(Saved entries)
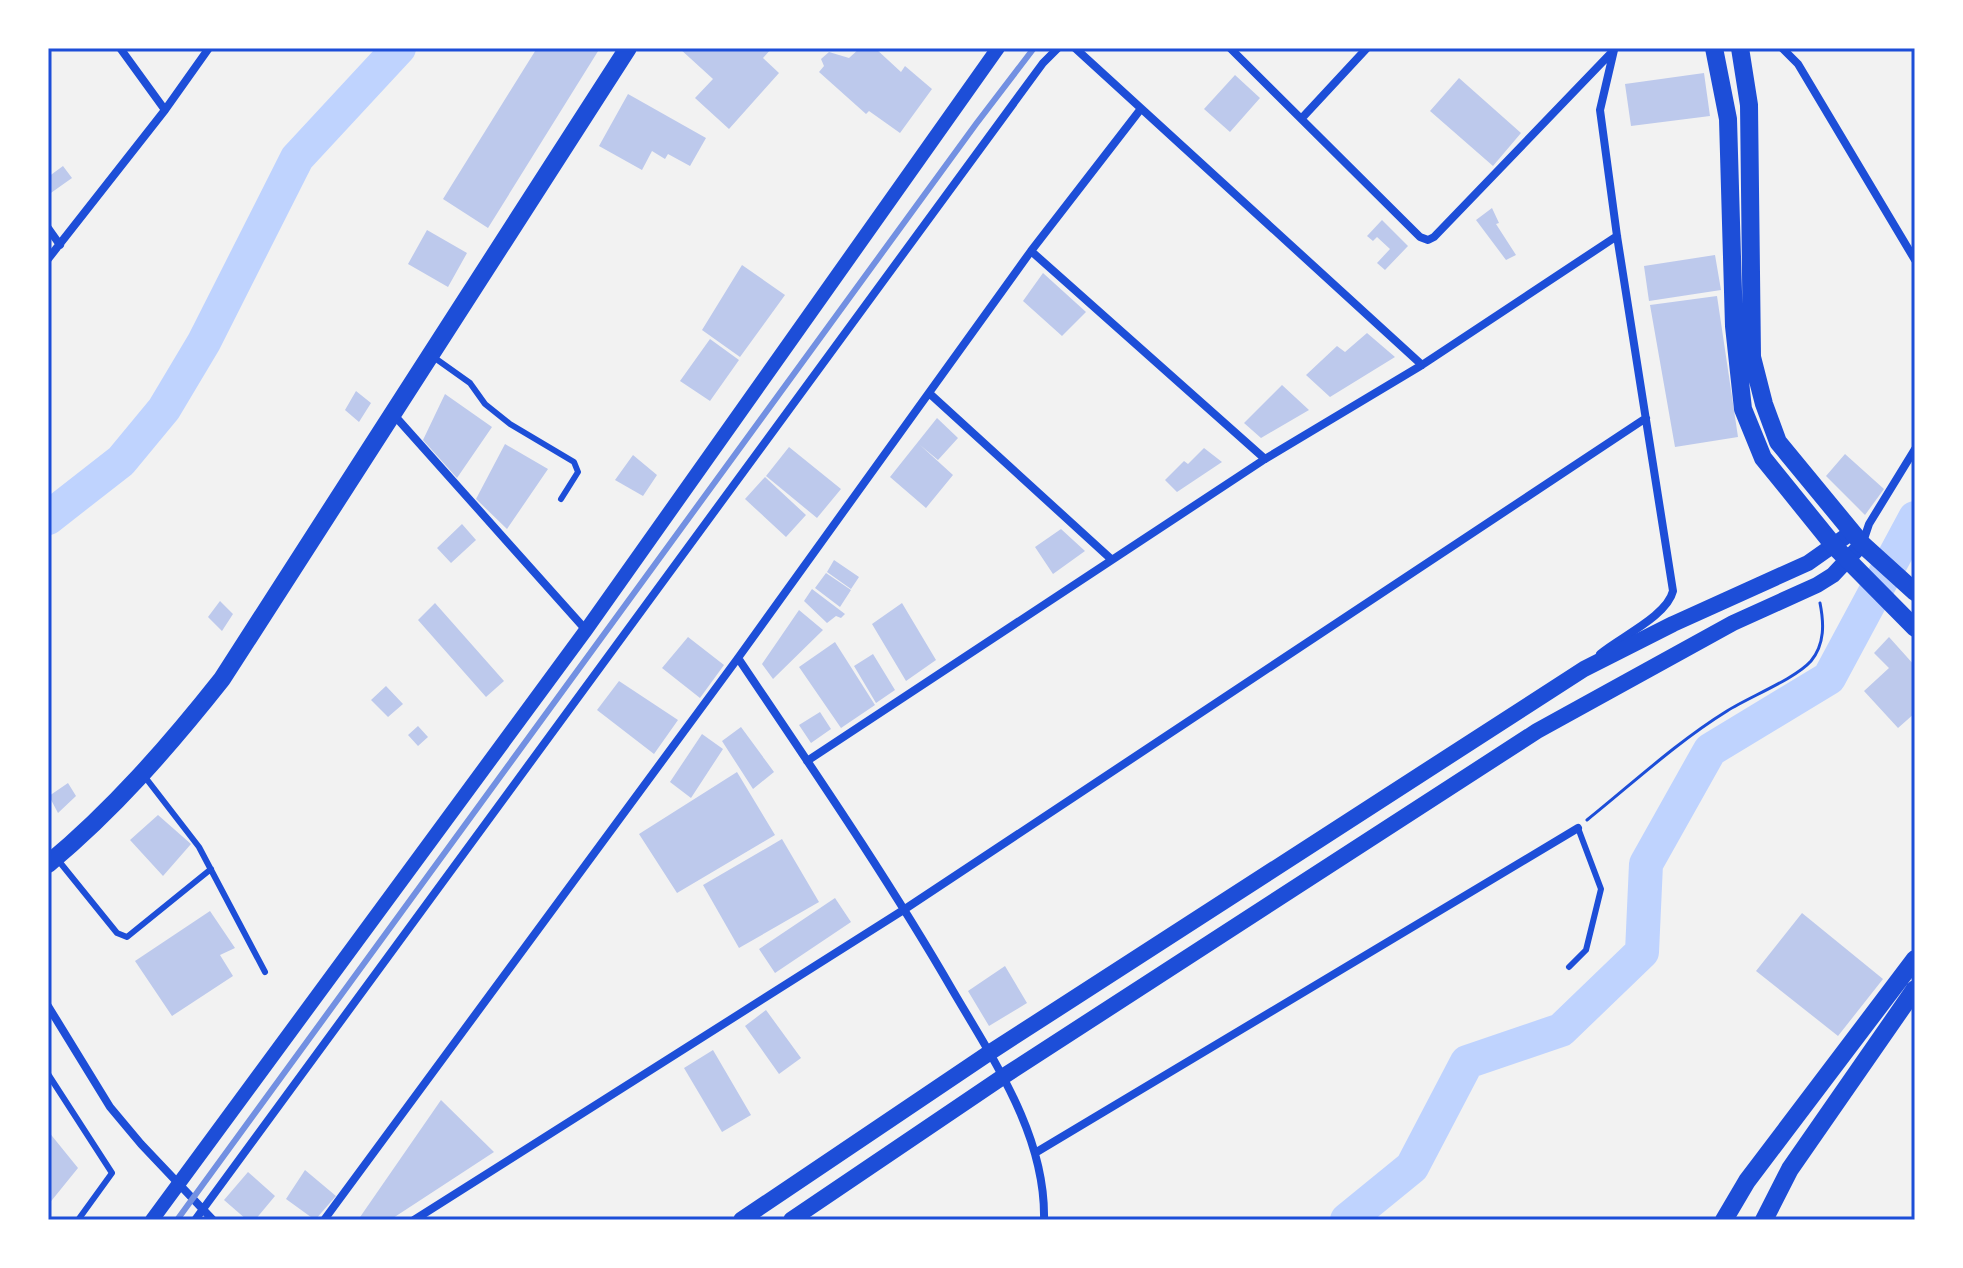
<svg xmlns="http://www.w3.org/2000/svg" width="1963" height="1268" viewBox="0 0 1963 1268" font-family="'Asap Condensed',sans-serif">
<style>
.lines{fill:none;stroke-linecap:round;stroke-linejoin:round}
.river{stroke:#bfd3fe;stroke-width:34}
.building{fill:#bdc9ec}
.path{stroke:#1d4ed8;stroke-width:3}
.service{stroke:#1d4ed8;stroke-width:6}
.minor{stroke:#1d4ed8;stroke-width:8}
.tertiary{stroke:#1d4ed8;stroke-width:14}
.secondary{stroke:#1d4ed8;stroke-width:16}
.primary{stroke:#1d4ed8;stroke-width:18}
.rail{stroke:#7290e2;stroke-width:6}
.neatline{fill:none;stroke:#1d4ed8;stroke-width:3}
</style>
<rect width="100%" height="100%" fill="#f2f2f2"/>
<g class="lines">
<path class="river" d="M 48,518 L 121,461 L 164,409 L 204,342 L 297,158 L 399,48
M 1347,1220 L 1412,1167 L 1467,1062 L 1561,1030 L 1642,952 L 1646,864 L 1710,750 L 1829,678 L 1915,518"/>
</g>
<path class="building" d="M 537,48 L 600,48 L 488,228 L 443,199 Z
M 679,48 L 772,48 L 763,58 L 779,73 L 729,129 L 695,98 L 713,79 Z
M 860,48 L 875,48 L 901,72 L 905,66 L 932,89 L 900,133 L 869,111 L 866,114 L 819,72 L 824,66 L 821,59 L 829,52 L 849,58 Z
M 1704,73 L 1710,116 L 1631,126 L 1625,84 Z
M 1235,75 L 1260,98 L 1230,132 L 1204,109 Z
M 1459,78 L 1521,133 L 1493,166 L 1430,111 Z
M 628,94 L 706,138 L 690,166 L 668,154 L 665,159 L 652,151 L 642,170 L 599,146 Z
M 63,166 L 72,178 L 48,195 L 48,177 Z
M 1492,208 L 1499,223 L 1496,224 L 1516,255 L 1506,260 L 1476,220 Z
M 1382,220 L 1408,246 L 1385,270 L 1377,263 L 1390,249 L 1377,237 L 1373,241 L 1367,236 Z
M 427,230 L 467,253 L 448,287 L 408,264 Z
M 1715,255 L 1721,290 L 1649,301 L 1644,266 Z
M 742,265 L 785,295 L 740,357 L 702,330 Z
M 1043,273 L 1086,312 L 1062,336 L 1023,301 Z
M 1717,296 L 1738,437 L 1675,447 L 1650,305 Z
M 1367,333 L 1395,357 L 1330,397 L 1306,375 L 1337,346 L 1345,352 Z
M 710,339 L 739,360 L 710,401 L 680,381 Z
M 1282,385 L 1309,410 L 1261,438 L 1244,423 Z
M 356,391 L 371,403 L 359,422 L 345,410 Z
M 445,394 L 492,427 L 457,478 L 423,440 Z
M 937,418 L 958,438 L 938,460 L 920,445 L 953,475 L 926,508 L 890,477 Z
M 505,444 L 548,469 L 507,529 L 476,499 Z
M 789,447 L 841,489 L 817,518 L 766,476 Z
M 1204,448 L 1222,462 L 1177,492 L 1165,480 L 1184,461 L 1188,464 Z
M 1845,454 L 1884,489 L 1865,515 L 1826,476 Z
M 633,455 L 657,475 L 643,496 L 615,480 Z
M 765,477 L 806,515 L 786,537 L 745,499 Z
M 462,524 L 476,540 L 451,563 L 437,548 Z
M 1061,529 L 1085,551 L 1053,574 L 1035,547 Z
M 834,560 L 859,577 L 851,589 L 827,572 Z
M 826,573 L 851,590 L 840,607 L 815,588 Z
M 812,589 L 845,614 L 841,618 L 836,616 L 827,623 L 804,601 Z
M 220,601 L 233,614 L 222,631 L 208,617 Z
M 435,603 L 504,681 L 486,697 L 418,620 Z
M 902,603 L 936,660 L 906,681 L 872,624 Z
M 799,610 L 823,630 L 773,679 L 762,664 Z
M 688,637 L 724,665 L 700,698 L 662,668 Z
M 1889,637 L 1915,666 L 1915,713 L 1898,728 L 1864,691 L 1889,668 L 1874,653 Z
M 835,642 L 875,705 L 841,728 L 799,667 Z
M 873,654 L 895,690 L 876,703 L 854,666 Z
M 619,681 L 678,720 L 654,754 L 597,710 Z
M 386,686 L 403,704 L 388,717 L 371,700 Z
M 820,712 L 831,729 L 811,743 L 799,725 Z
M 418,726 L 428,737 L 418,746 L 408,735 Z
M 741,727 L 774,772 L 753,789 L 722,741 Z
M 702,734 L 723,749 L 691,798 L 670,782 Z
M 737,772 L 775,835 L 677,893 L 639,834 Z
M 68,783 L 76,796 L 58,813 L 49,796 Z
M 158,815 L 191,844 L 163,876 L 130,840 Z
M 782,839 L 819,902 L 739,948 L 703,885 Z
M 835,898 L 851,922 L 775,973 L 759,949 Z
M 210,911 L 235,948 L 220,955 L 233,976 L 172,1016 L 135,961 Z
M 1802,913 L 1883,979 L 1838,1036 L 1756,971 Z
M 1005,966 L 1027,1003 L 989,1026 L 968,991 Z
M 766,1010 L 801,1058 L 779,1074 L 745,1026 Z
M 713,1050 L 751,1115 L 722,1132 L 684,1068 Z
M 441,1100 L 494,1152 L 390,1220 L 358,1220 Z
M 48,1131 L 78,1168 L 48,1205 Z
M 305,1170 L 336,1196 L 315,1220 L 286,1199 Z
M 248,1172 L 275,1196 L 255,1220 L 247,1220 L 224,1200 Z"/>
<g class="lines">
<path class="path" d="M 1587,820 C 1633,783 1677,742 1727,711 C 1749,697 1795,679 1811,661 C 1825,644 1824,623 1820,603"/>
<path class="service" d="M 432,356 L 470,383 L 485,404 L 510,424 L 574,462 L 578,472 L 561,499
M 145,777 L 199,847 L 265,972
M 58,860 L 117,933 L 127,937 L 211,869
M 1569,967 L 1586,950 L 1601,889 L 1578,828
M 48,1074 L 112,1173 L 78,1220"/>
<path class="minor" d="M 120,48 L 165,110
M 1075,48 L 1422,365
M 1230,48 L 1420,237 L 1428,240 L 1434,237 L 1613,51
M 1782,48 L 1798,64 L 1915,260
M 1302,118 L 1367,48
M 48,228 L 60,245
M 1031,251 L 1265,459
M 48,259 L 165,110 L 209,48
M 929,393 L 1111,559
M 394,415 L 586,630
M 1863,542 L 1869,524 L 1915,449
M 1600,654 C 1620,637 1667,616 1673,591 L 1617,236 L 1600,110 L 1614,50
M 738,658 C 812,768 887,877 953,991 C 994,1061 1046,1136 1044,1220
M 807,761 L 1265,459 L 1422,365 L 1617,236
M 48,1006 L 110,1107 L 141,1144 L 213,1220
M 1035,1153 L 1578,828
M 195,1220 L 1043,63 L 1058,48
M 324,1220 L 738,658 L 1031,251 L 1140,110
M 414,1220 L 905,909 L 1646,418"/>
<path class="tertiary" d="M 152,1220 L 586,630 L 998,48"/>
<path class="secondary" d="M 741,1220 L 989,1053 L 1584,669 L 1673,624 L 1808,563 L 1852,532
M 791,1220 L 1004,1076 L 1537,731 L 1733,623 L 1817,585 L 1833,575 L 1862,544"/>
<path class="primary" d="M 1714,48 L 1728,119 L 1734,326 L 1743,409 L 1763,458 L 1835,547 L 1915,628
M 1740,48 L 1749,105 L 1752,357 L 1764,404 L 1778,442 L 1862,544 L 1915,592
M 48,864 C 113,810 169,746 222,679 L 628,48
M 1724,1220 L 1747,1181 L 1915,959
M 1764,1220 L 1790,1169 L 1915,989"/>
<path class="rail" d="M 177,1220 L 976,124 L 1034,48"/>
</g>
<rect width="1963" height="1268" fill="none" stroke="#ffffff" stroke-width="100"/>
<rect x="50" y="50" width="1863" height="1168" class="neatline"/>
</svg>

Assignment
Copy exactly the stretch of data above from the line with "M 210,911 L" through the line with "1835,547 L 1915,628", and omit all other lines.

Answer section
M 210,911 L 235,948 L 220,955 L 233,976 L 172,1016 L 135,961 Z
M 1802,913 L 1883,979 L 1838,1036 L 1756,971 Z
M 1005,966 L 1027,1003 L 989,1026 L 968,991 Z
M 766,1010 L 801,1058 L 779,1074 L 745,1026 Z
M 713,1050 L 751,1115 L 722,1132 L 684,1068 Z
M 441,1100 L 494,1152 L 390,1220 L 358,1220 Z
M 48,1131 L 78,1168 L 48,1205 Z
M 305,1170 L 336,1196 L 315,1220 L 286,1199 Z
M 248,1172 L 275,1196 L 255,1220 L 247,1220 L 224,1200 Z"/>
<g class="lines">
<path class="path" d="M 1587,820 C 1633,783 1677,742 1727,711 C 1749,697 1795,679 1811,661 C 1825,644 1824,623 1820,603"/>
<path class="service" d="M 432,356 L 470,383 L 485,404 L 510,424 L 574,462 L 578,472 L 561,499
M 145,777 L 199,847 L 265,972
M 58,860 L 117,933 L 127,937 L 211,869
M 1569,967 L 1586,950 L 1601,889 L 1578,828
M 48,1074 L 112,1173 L 78,1220"/>
<path class="minor" d="M 120,48 L 165,110
M 1075,48 L 1422,365
M 1230,48 L 1420,237 L 1428,240 L 1434,237 L 1613,51
M 1782,48 L 1798,64 L 1915,260
M 1302,118 L 1367,48
M 48,228 L 60,245
M 1031,251 L 1265,459
M 48,259 L 165,110 L 209,48
M 929,393 L 1111,559
M 394,415 L 586,630
M 1863,542 L 1869,524 L 1915,449
M 1600,654 C 1620,637 1667,616 1673,591 L 1617,236 L 1600,110 L 1614,50
M 738,658 C 812,768 887,877 953,991 C 994,1061 1046,1136 1044,1220
M 807,761 L 1265,459 L 1422,365 L 1617,236
M 48,1006 L 110,1107 L 141,1144 L 213,1220
M 1035,1153 L 1578,828
M 195,1220 L 1043,63 L 1058,48
M 324,1220 L 738,658 L 1031,251 L 1140,110
M 414,1220 L 905,909 L 1646,418"/>
<path class="tertiary" d="M 152,1220 L 586,630 L 998,48"/>
<path class="secondary" d="M 741,1220 L 989,1053 L 1584,669 L 1673,624 L 1808,563 L 1852,532
M 791,1220 L 1004,1076 L 1537,731 L 1733,623 L 1817,585 L 1833,575 L 1862,544"/>
<path class="primary" d="M 1714,48 L 1728,119 L 1734,326 L 1743,409 L 1763,458 L 1835,547 L 1915,628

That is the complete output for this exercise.